Manitowoc lawsuit against Sany based on counterweight patents to be used in two future cranes

|  June 24, 2013 |

An illustration from Manitowoc patent no.  7,546,928 which covers the company's Variable Position Counterweight technology. Manitowoc alleges in a lawsuit and patent complaint that Sany infringes this patent and one other in its SCC8500 crawler crane.

An illustration from Manitowoc patent no. 7,546,928 which covers the company’s Variable Position Counterweight technology.
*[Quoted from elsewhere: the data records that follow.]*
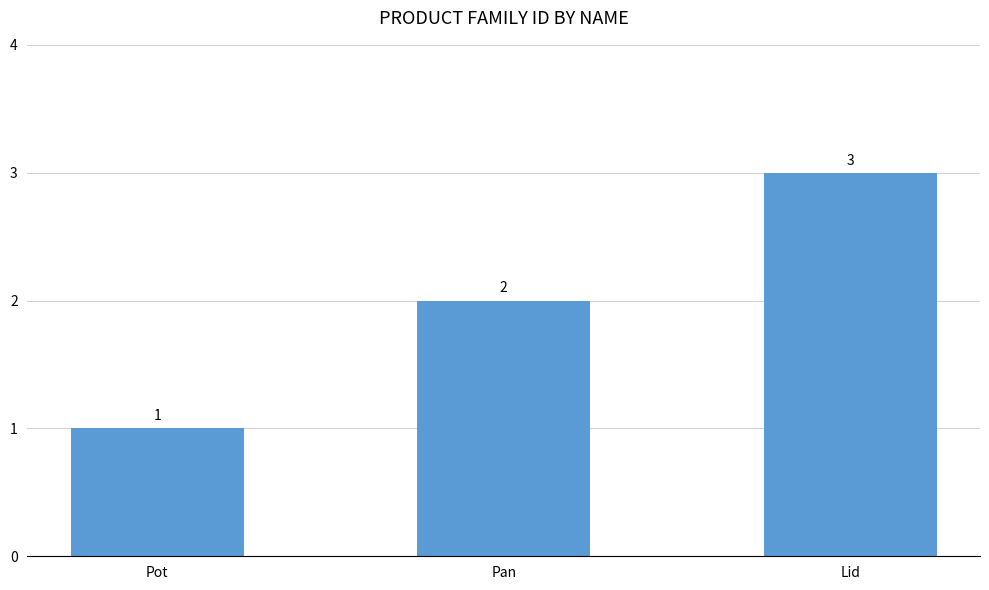

The value at Lid is 3. True or false?

True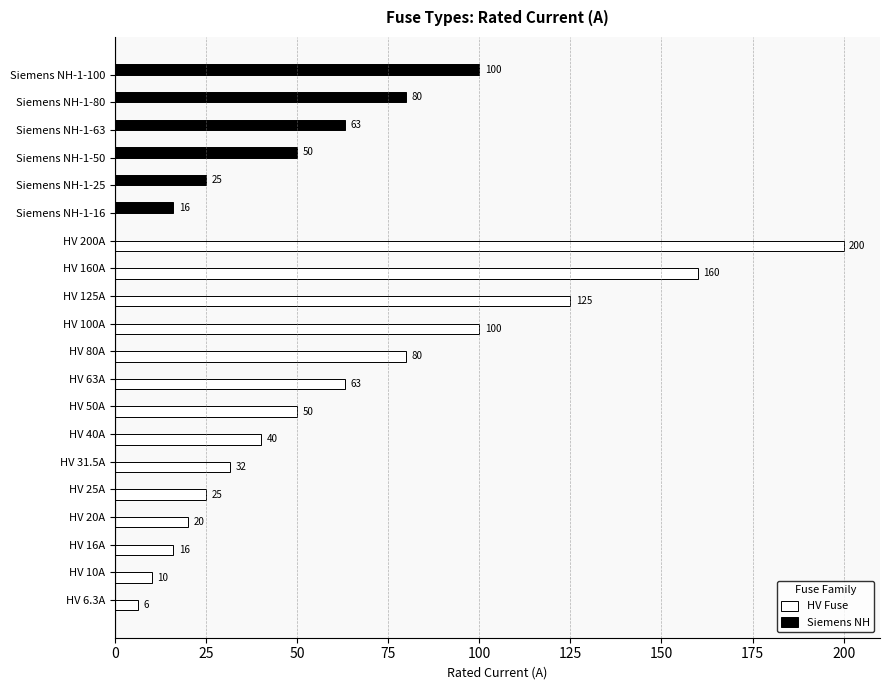

Which series changed the most between HV 10A and Siemens NH-1-80?

Siemens NH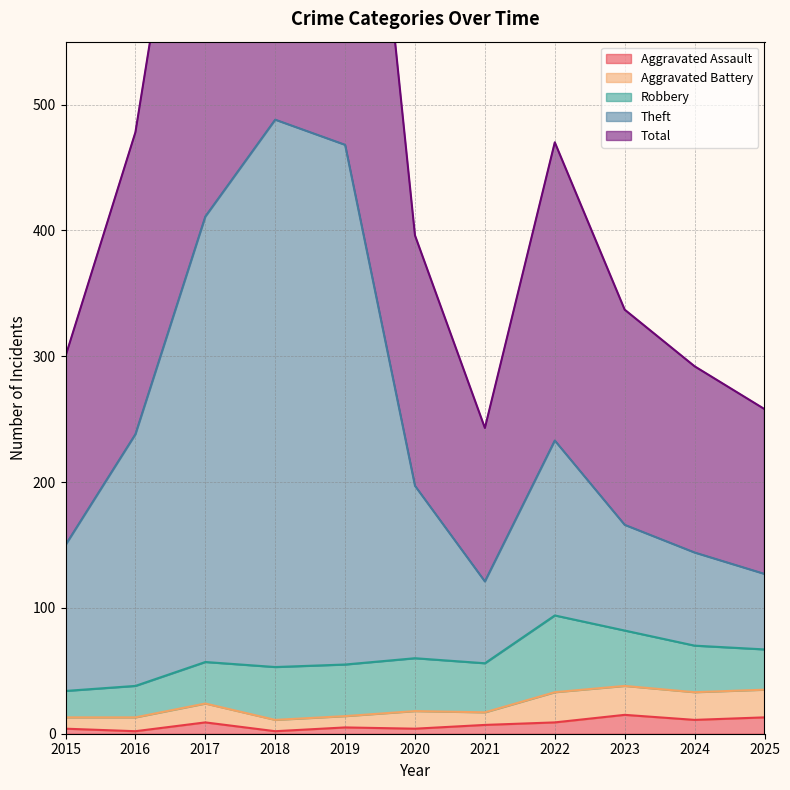

How many categories are shown in the chart?

11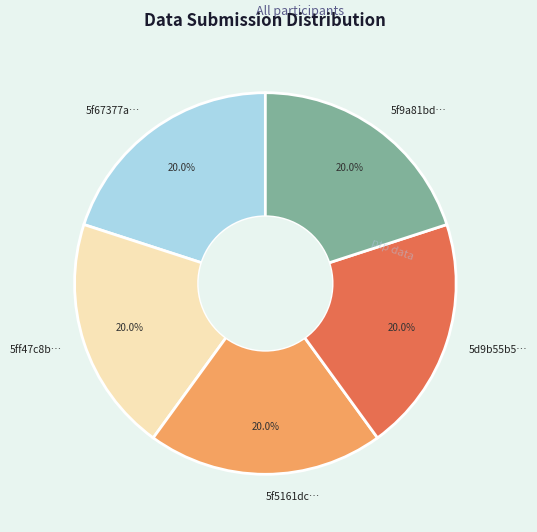

Combined, do 5f67377a… and 5f5161dc… account for over 50%?

No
Manitowoc alleges in a lawsuit and patent complaint that Sany infringes this patent and one other in its SCC8500 crawler crane.

As Sany attempts to offset the dwindling sales the company is seeing in its home country of China by attracting new business here in the U.S., the company’s most aggressive tactic to date has landed it squarely in the sights of a lawsuit from Manitowoc Cranes.
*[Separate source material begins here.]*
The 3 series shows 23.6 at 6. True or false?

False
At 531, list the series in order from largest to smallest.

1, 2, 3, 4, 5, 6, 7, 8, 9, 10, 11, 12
The lawsuit, filed June 12 in Wisconsin, is accompanied by a a complaint of patent infringement before the International Trade Commission. We’ve reported on Sany’s official response to the suit and complaint, but let’s take some time to look at just what Manitowoc is alleging.

According to court documents, both the suit and complaint center on former Manitowoc and current Sany crane engineer John Lanning’s misappropriation of two patents dealing with counterweight systems that balance and allow crawler cranes to “be set up in completely different configurations for different purposes.”
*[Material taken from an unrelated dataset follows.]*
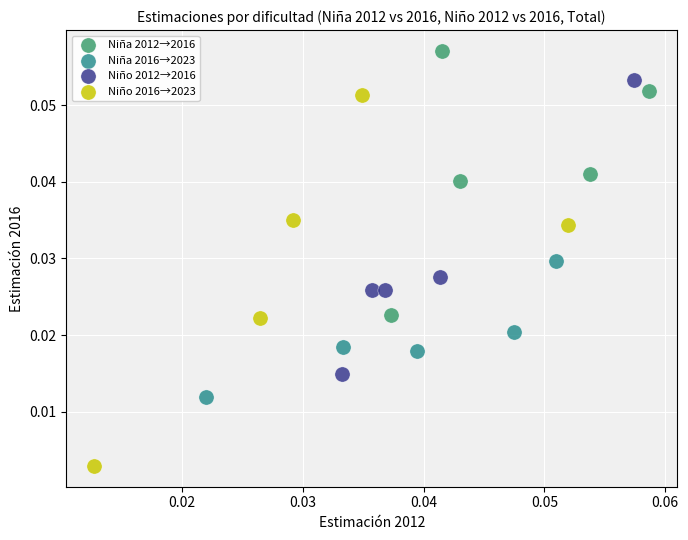

Which series contains the highest Y value?

Niña 2012→2016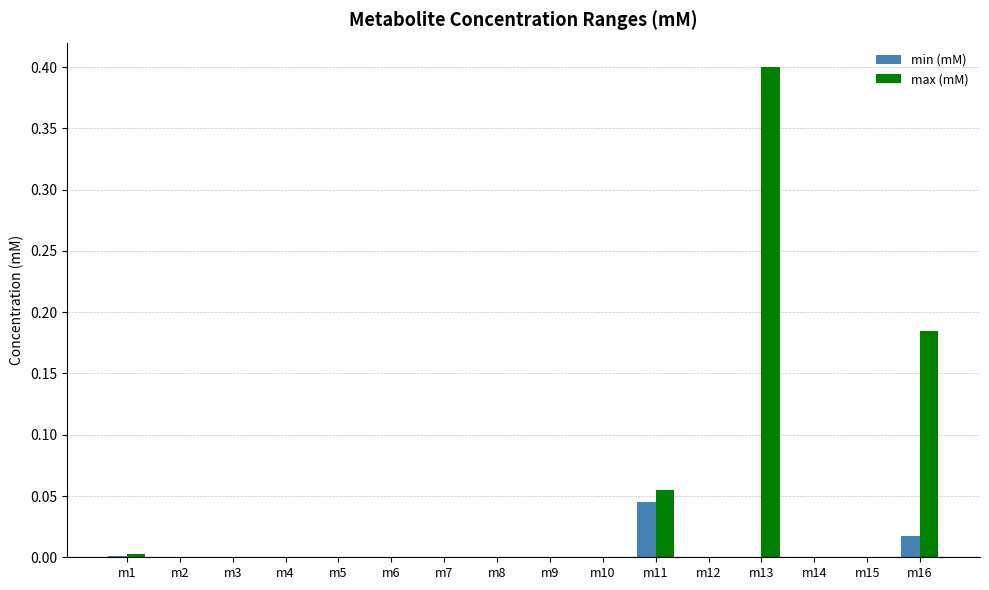

What is the sum of all max (mM) values?

0.6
Lanning, who faces a suit from Manitowoc himself for a breach of contract, spent 24 years at Manitowoc before accepting a job offer from Sany in 2010.

The documents state “Mr. Lanning helped frame Manitowoc Cranes’ patent strategies” and that he invented a design for a floating counterweight tray. Manitowoc alleges that Sany “offered Mr. Lanning a substantial salary increase over what he was being paid by Manitowoc Cranes” as part of a “coordinated effort” to steal trade secrets.

SANY SCC8500

Sany’s SCC8500 crawler crane

As the court documents lay out, Manitowoc uses a counterweight technology it refers to as Variable Position Counterweight (VPC) in its Model 31000 that allows the supercrane to operate with less counterweight and thus reduce operating cost.

Manitowoc alleges that Sany’s 550-ton SCC8500 crawler employs the same technology— though under the new name of Auto Counterbalance Equalization—thanks to the hire of Lanning.

Manitowoc explains in the lawsuit and complaint that the VPC technology allows the counterweights to be mobile, capable of moving forward and away from the boom of the crane, rather than stationary on the ground.

The Manitowoc complaint and lawsuit seek to ban the import and sale of the Sany SCC8500. According to the documents, Manitowoc currently has two more cranes in the pipeline that implement the VPC technology at the heart of the suit and complaint.